### Task to complete
In the entries that follow, how many lines contain "перфорированный"? Answer with the number only.

Stored data entries
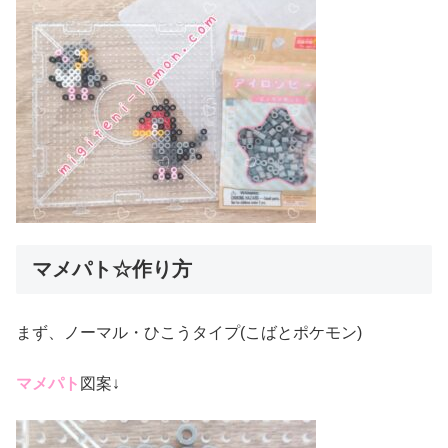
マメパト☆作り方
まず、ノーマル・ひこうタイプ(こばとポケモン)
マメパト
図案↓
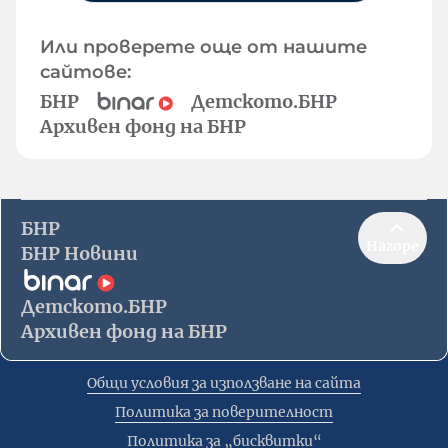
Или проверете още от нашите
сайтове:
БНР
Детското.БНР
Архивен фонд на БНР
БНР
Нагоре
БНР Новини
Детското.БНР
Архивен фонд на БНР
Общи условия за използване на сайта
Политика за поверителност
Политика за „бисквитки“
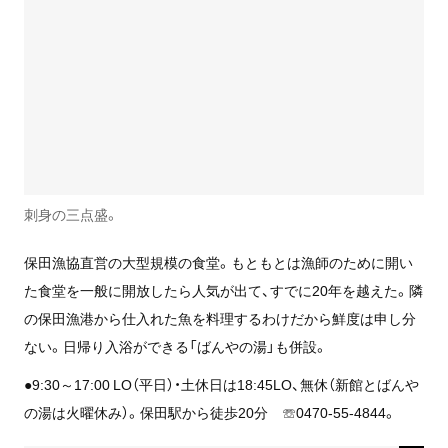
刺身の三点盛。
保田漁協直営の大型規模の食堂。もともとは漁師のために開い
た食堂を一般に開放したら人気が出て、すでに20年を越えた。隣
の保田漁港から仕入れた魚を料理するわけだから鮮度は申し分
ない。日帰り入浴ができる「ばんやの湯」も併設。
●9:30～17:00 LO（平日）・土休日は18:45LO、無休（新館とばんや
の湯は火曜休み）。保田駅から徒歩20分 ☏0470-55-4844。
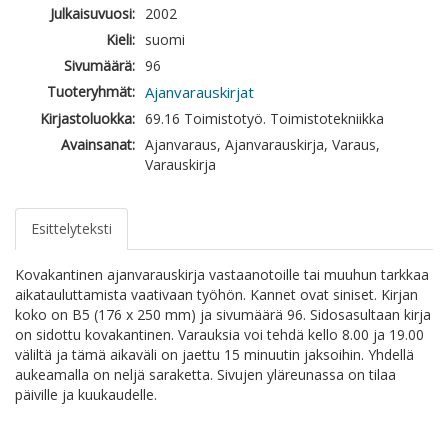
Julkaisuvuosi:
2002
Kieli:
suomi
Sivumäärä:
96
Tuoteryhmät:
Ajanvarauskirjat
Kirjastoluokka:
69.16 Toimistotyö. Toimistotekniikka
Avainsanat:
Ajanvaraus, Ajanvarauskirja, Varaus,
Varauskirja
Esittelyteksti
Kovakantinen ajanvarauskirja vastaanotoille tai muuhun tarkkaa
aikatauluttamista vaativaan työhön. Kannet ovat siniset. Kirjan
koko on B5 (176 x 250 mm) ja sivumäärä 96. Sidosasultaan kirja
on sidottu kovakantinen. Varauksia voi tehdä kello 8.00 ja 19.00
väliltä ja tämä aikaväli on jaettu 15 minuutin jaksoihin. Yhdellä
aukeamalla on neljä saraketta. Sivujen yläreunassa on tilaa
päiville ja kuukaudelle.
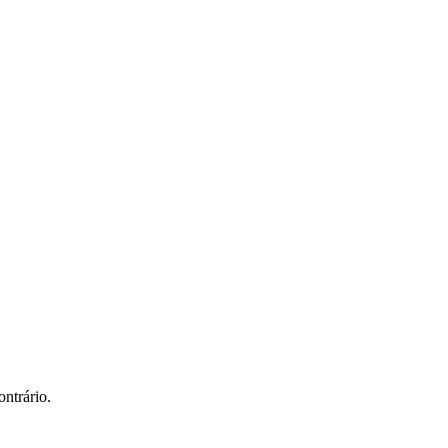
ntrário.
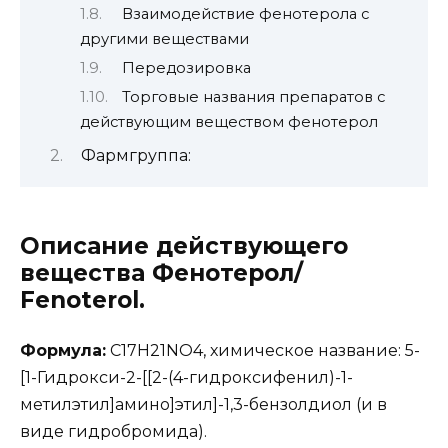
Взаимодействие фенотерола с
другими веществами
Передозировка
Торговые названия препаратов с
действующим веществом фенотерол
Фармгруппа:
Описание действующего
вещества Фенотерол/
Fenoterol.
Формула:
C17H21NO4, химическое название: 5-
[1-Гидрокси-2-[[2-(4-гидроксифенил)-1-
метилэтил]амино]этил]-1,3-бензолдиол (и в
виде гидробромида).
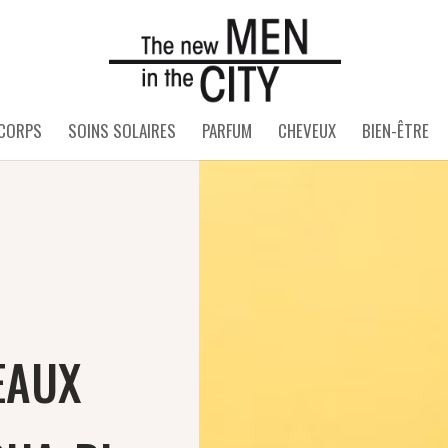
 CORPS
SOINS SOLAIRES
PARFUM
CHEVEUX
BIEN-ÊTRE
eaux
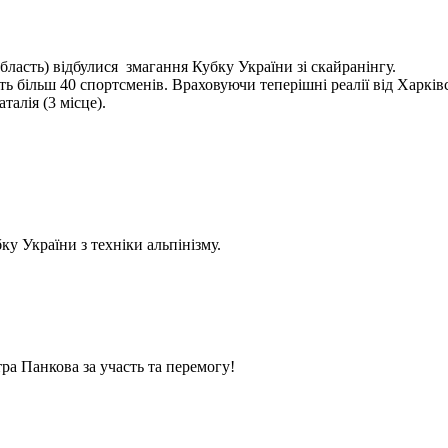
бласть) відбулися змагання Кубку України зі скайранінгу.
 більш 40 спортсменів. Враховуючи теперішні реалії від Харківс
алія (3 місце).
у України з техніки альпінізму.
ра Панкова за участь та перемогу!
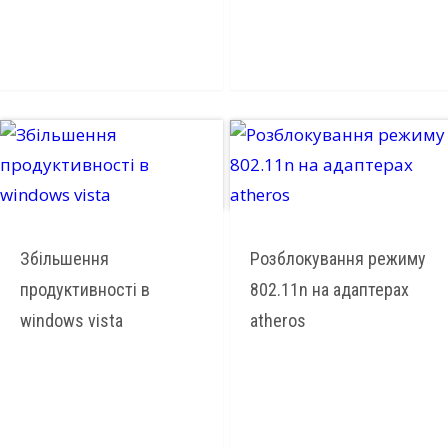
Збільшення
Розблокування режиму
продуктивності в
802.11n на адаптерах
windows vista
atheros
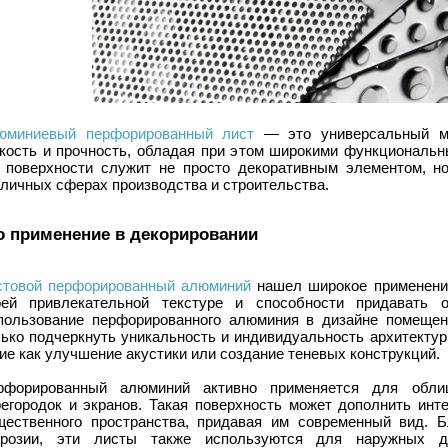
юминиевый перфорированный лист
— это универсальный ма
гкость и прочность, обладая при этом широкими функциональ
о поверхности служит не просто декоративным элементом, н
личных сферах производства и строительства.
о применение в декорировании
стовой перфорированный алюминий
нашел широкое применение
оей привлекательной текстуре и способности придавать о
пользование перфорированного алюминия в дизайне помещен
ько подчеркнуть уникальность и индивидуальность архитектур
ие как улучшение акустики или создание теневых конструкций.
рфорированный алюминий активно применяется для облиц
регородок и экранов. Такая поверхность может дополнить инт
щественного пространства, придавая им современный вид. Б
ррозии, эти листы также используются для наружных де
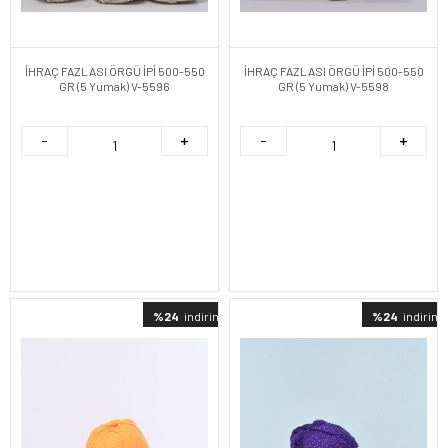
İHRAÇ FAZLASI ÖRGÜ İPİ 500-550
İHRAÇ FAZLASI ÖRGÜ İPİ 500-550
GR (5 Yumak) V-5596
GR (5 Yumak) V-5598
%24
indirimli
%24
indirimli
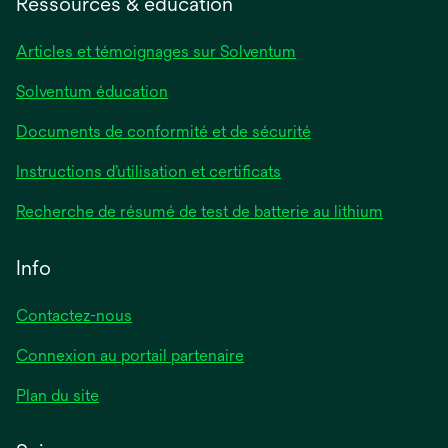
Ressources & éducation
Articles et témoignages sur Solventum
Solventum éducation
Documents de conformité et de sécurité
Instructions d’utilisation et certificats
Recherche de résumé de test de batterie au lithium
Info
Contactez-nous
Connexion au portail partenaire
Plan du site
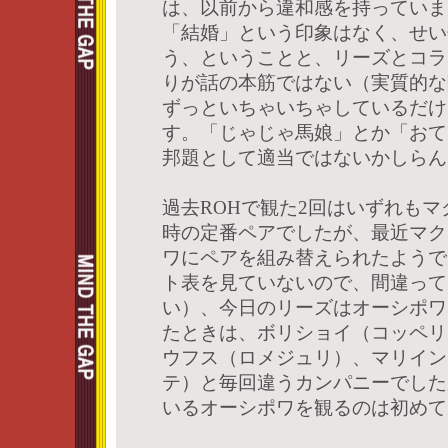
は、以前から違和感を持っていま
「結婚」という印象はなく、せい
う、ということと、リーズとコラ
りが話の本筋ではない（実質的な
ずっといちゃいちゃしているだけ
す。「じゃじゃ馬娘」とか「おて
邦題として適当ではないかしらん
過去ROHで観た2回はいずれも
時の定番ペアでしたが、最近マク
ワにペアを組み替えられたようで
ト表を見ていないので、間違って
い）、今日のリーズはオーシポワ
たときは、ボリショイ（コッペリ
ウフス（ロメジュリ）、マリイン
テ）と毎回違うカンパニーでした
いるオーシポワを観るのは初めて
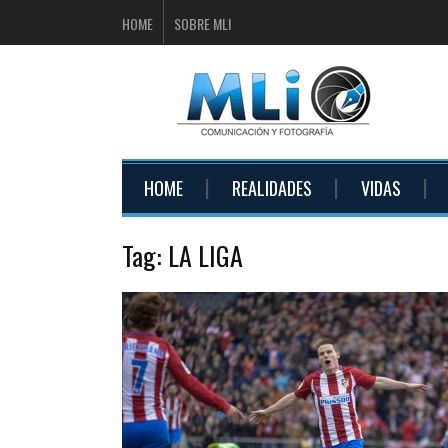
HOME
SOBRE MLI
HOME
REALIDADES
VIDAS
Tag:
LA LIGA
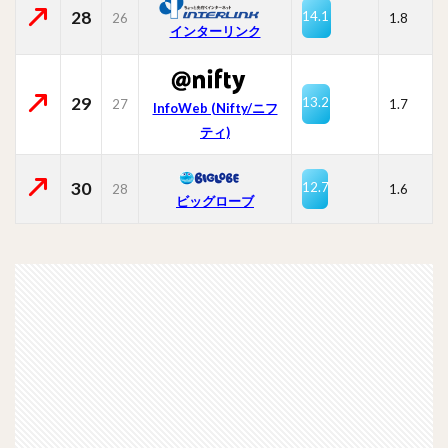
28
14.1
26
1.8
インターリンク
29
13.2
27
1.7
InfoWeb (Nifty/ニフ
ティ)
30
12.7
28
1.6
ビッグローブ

### Written solution
2